Before Anthony died I thought I knew God. I thought I knew what being Catholic was all about. I thought if I just did all the things that good people did, I would be a better person. That meant not being me because anyone with a brain could see that who I was was not a good person. Who I was was a person who made terrible choices that landed me in terrible situations like the county jail for a DWI. Who I was liked to drink until life was fun. Who I was liked to sleep with strangers, sometimes more than one stranger at a time and sometimes both female and male strangers and in public. Who I was liked to feel good but believed that the only kind of feel good I deserved was the kind that happened in clubs full of smoke and sketchy people. The kind of places that Good People do not even know exist. Because I was not good. Everywhere I looked I saw that message. I did things that Good People called sins and Good People said because I did these things, I deserved all the bad things that happened to me. Because God punishes people who do those things. That’s who I thought God was and so I thought when I forced myself to not be Who I Was anymore and had the sense to mimic The Good People that God would stop punishing me.

Then Anthony died.

Then I knew God as the asshole who can perform miracles in the Bible but somehow didn’t perform one for me or my son and just let him die alone in the garage. God allowed me to stand on the other side of the wall where my son’s body hung lifeless and discuss what I was going to make for dinner an hour before we found him. To me, after Anthony died God was both the only place I found peace and the One I was the most angry at. And that reminded me of my first marriage. Where I was in a relationship with a man who loved me deeply but beat the shit out of me when he was high. So God became an abuser to me.
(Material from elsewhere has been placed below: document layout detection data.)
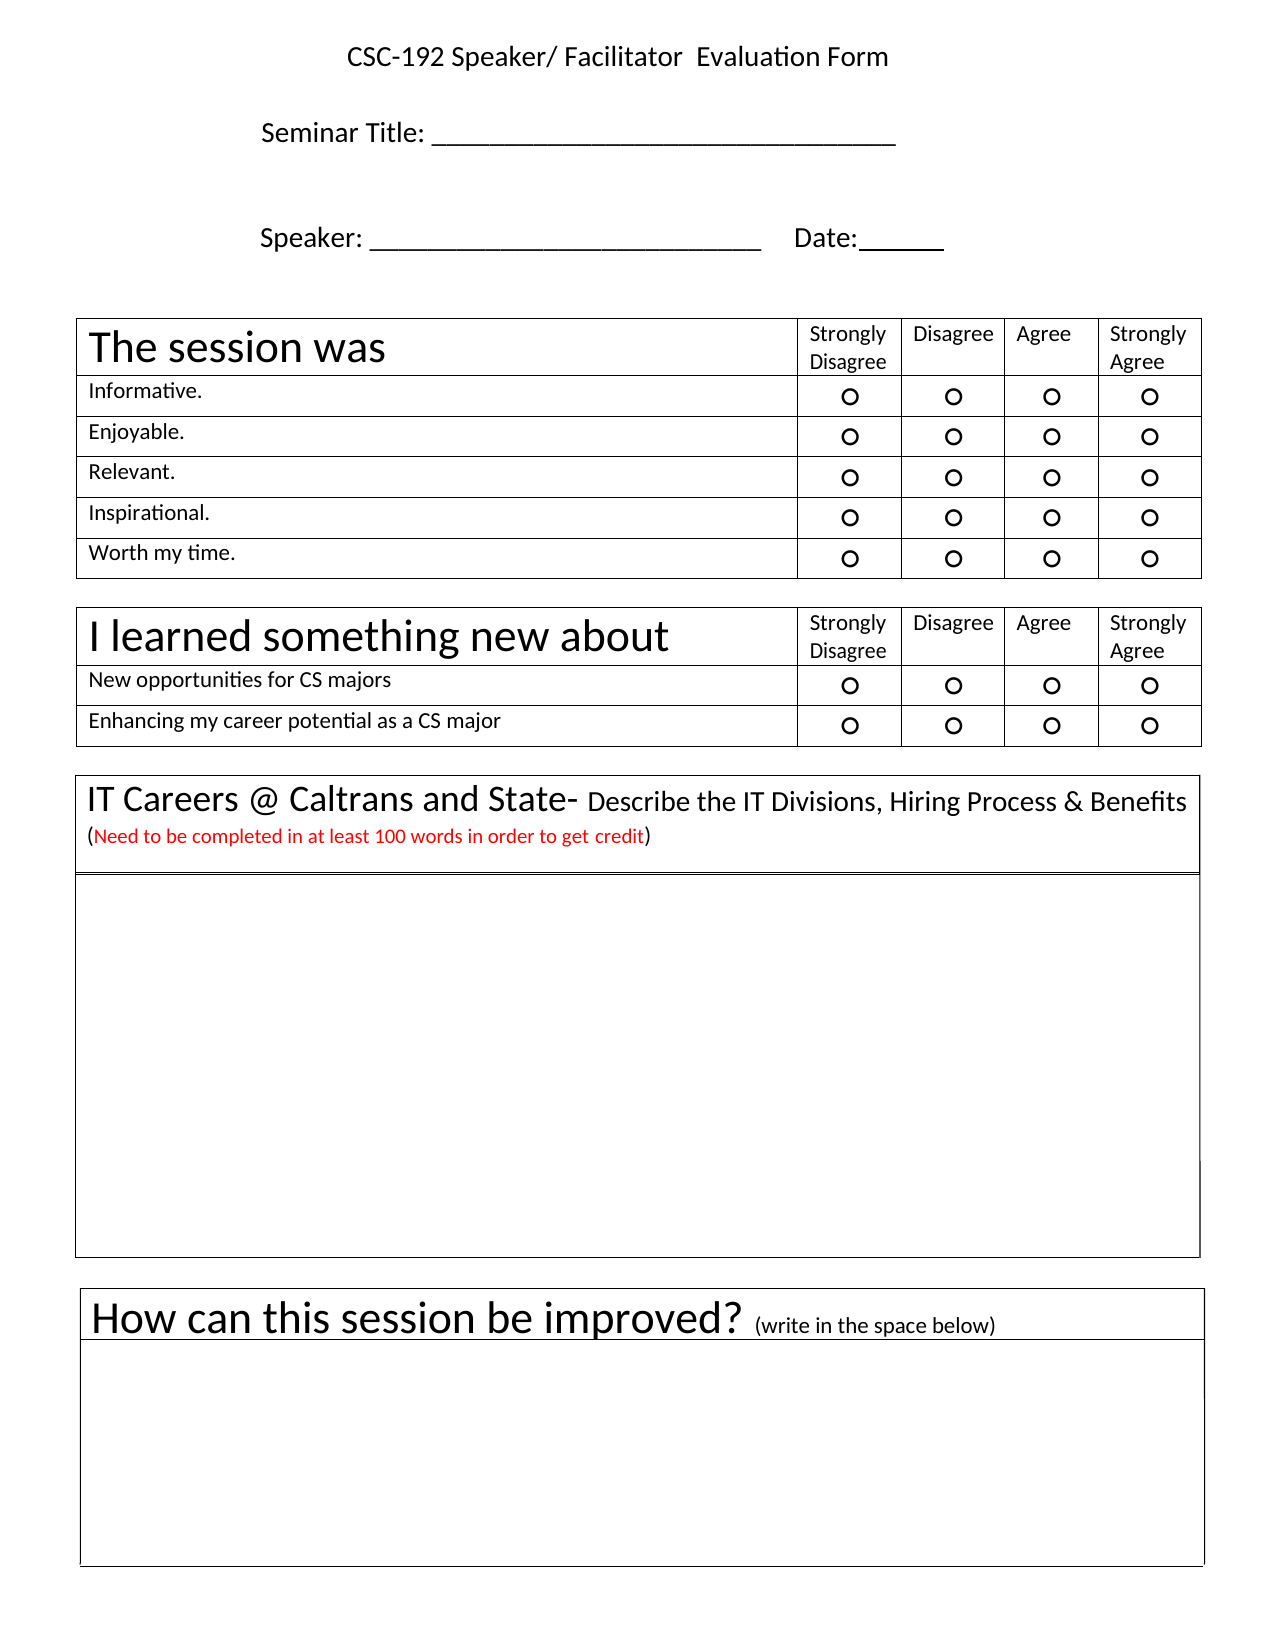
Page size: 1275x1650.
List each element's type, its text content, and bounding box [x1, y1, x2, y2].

table_cell ○ [798, 498, 901, 537]
table_cell ○ [798, 457, 901, 497]
table_header Agree [1005, 319, 1098, 375]
table_cell ○ [902, 498, 1004, 537]
table_cell ○ [1099, 706, 1201, 746]
text Seminar Title: ________________________________ [255, 114, 1212, 149]
table_header Strongly Disagree [798, 319, 901, 375]
table_cell ○ [1005, 539, 1098, 578]
table_cell Inspirational. [77, 498, 797, 537]
table_cell ○ [902, 666, 1004, 705]
table_header Agree [1005, 608, 1098, 664]
table_cell ○ [1005, 457, 1098, 497]
table_cell ○ [1099, 457, 1201, 497]
table_cell Enjoyable. [77, 417, 797, 456]
table_header Strongly Agree [1099, 319, 1201, 375]
table_cell ○ [1005, 666, 1098, 705]
table_cell ○ [798, 706, 901, 746]
table_header Strongly Agree [1099, 608, 1201, 664]
table_cell ○ [798, 539, 901, 578]
table_cell ○ [902, 539, 1004, 578]
table_cell ○ [1005, 417, 1098, 456]
table_cell ○ [1099, 417, 1201, 456]
text CSC-192 Speaker/ Facilitator Evaluation Form [255, 38, 1212, 73]
table_header Disagree [902, 319, 1004, 375]
table_cell Worth my time. [77, 539, 797, 578]
table_cell New opportunities for CS majors [77, 666, 797, 705]
text Speaker: ___________________________ Date: [62, 219, 1212, 254]
table_header Disagree [902, 608, 1004, 664]
table_cell ○ [1099, 666, 1201, 705]
table_cell ○ [1005, 498, 1098, 537]
table_header Strongly Disagree [798, 608, 901, 664]
table_cell ○ [1099, 376, 1201, 416]
table_cell Relevant. [77, 457, 797, 497]
table_header I learned something new about [77, 608, 797, 664]
table_cell ○ [902, 706, 1004, 746]
table_cell ○ [798, 417, 901, 456]
table_cell ○ [1005, 706, 1098, 746]
table_cell ○ [1005, 376, 1098, 416]
table_cell ○ [798, 666, 901, 705]
table_cell ○ [1099, 498, 1201, 537]
table_cell ○ [902, 457, 1004, 497]
table_header The session was [77, 319, 797, 375]
table_cell ○ [902, 376, 1004, 416]
table_cell ○ [902, 417, 1004, 456]
table_cell Enhancing my career potential as a CS major [77, 706, 797, 746]
table_cell ○ [798, 376, 901, 416]
table_cell ○ [1099, 539, 1201, 578]
table_cell Informative. [77, 376, 797, 416]
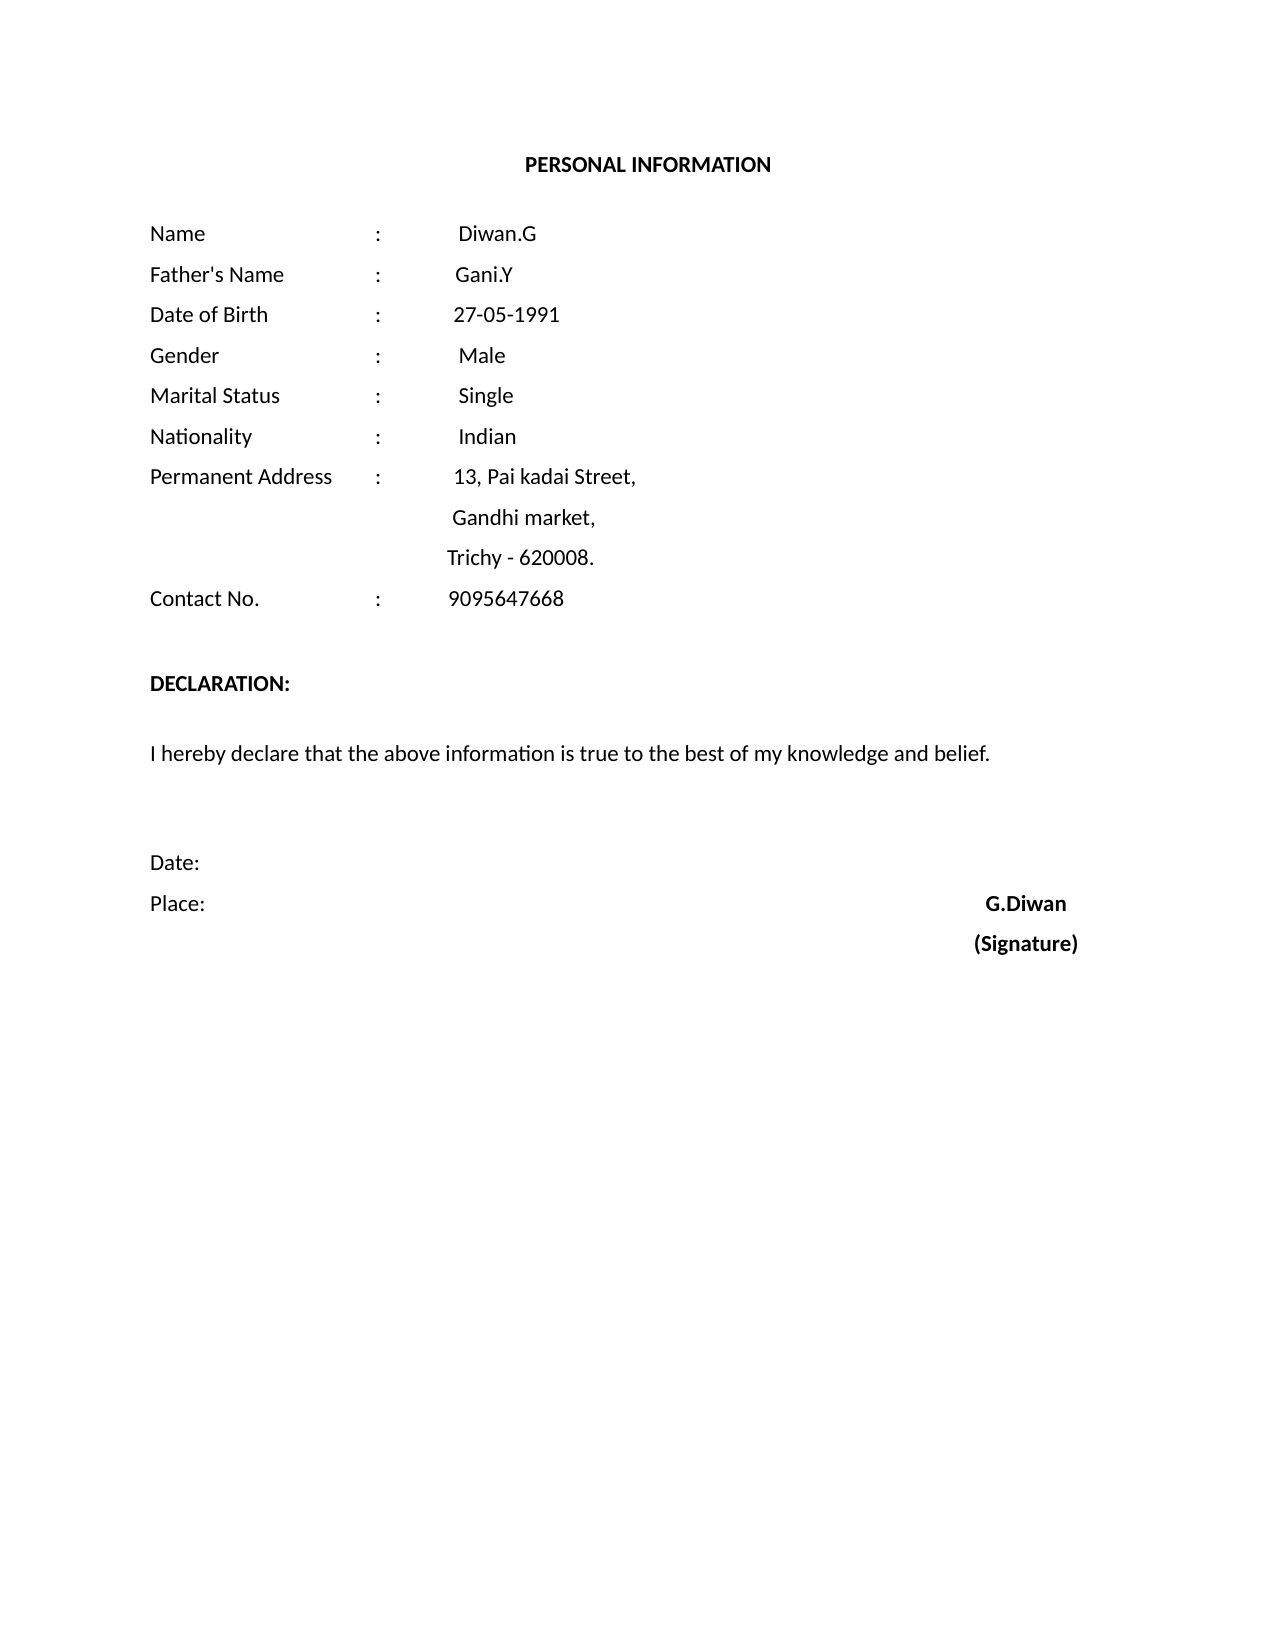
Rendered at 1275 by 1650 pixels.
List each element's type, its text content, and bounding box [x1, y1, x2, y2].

text Trichy - 620008. [150, 543, 1125, 571]
text Father's Name : Gani.Y [150, 260, 1125, 288]
text (Signature) [150, 929, 1125, 958]
text Nationality : Indian [150, 422, 1125, 450]
text I hereby declare that the above information is true to the best of my knowledge and belief. [150, 710, 1125, 796]
text Date: [150, 848, 1125, 877]
text Gender : Male [150, 341, 1125, 369]
text PERSONAL INFORMATION [450, 150, 1125, 178]
text Gandhi market, [150, 503, 1125, 531]
text Contact No. : 9095647668 DECLARATION: [150, 584, 1125, 697]
text Place: G.Diwan [150, 889, 1125, 917]
text Marital Status : Single [150, 381, 1125, 409]
text Name : Diwan.G [150, 191, 1125, 247]
text Date of Birth : 27-05-1991 [150, 300, 1125, 328]
text Permanent Address : 13, Pai kadai Street, [150, 462, 1125, 490]
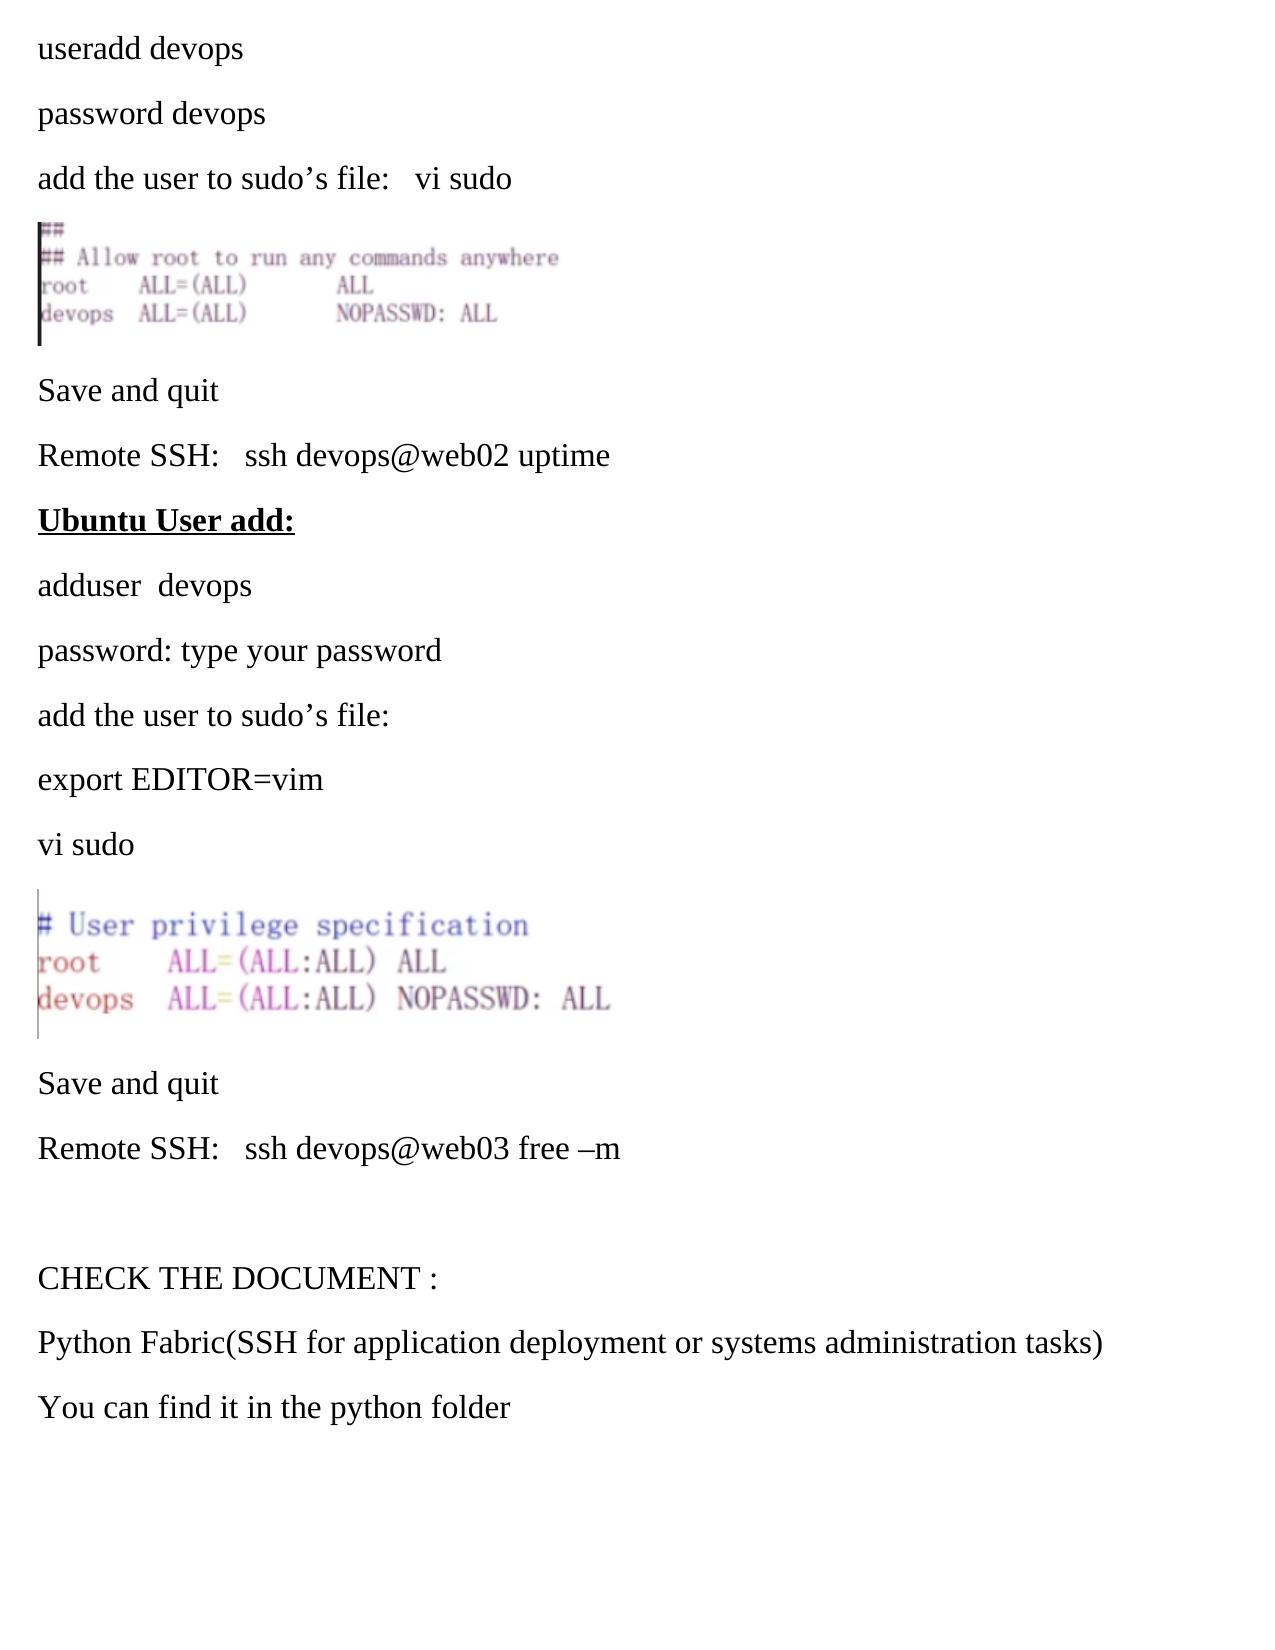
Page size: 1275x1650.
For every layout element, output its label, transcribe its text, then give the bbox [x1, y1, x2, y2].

text password: type your password [37, 630, 1219, 668]
text adduser devops [37, 565, 1219, 603]
text vi sudo [37, 824, 1219, 863]
text useradd devops [37, 28, 1219, 66]
text Ubuntu User add: [37, 500, 1219, 538]
text add the user to sudo’s file: [37, 695, 1219, 733]
picture [37, 222, 704, 346]
text Python Fabric(SSH for application deployment or systems administration tasks) [37, 1323, 1219, 1361]
text Remote SSH: ssh devops@web02 uptime [37, 435, 1219, 473]
text You can find it in the python folder [37, 1388, 1219, 1426]
text Save and quit [37, 1063, 1219, 1102]
picture [37, 889, 668, 1039]
text add the user to sudo’s file: vi sudo [37, 158, 1219, 196]
text Remote SSH: ssh devops@web03 free –m [37, 1128, 1219, 1166]
text CHECK THE DOCUMENT : [37, 1258, 1219, 1296]
text Save and quit [37, 370, 1219, 409]
text export EDITOR=vim [37, 760, 1219, 798]
text password devops [37, 93, 1219, 131]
Rebuilding that relationship has not been easy. For one thing it means accepting that I do not control anything, especially the Creator of the Universe. It means that suffering is possible and none of us are special in not facing the worst kind of suffering but some people do get off the hook on having to face much more suffering than “oh no, my pool isn’t working UGH” or some other Not Dead Kid crisis. And I will never know how exactly the suffering lottery works but I do know that in the lives of a lot of people in the world, I am on the winning end of it because so many people in this world have it so much harder than me. Rebuilding my relationship with God has meant letting go of all the rules that make it easy for me to count myself in the Good People club and others out of it. It has meant knowing that God does not care about my opinion on who is not worthy of His love. He has my back, but He has the back of my enemy just the same. He is God, not my body guard. Rebuilding my relationship with God has meant letting go of a lot of things: expectations, beliefs, judgements and control. It has meant learning that God will die for me but He is not mine to control. He calls the shots and I can cuss about it and kick and scream about how unfair it is, but that isn’t going to change it.

I am still figuring out exactly how to have a relationship with God which means all my other relationships are also still under construction. I do not know what is going to happen but I know that rebuilding takes time and patience and love, so that is what I am giving myself. That is what I am allowing God to give me. Finally.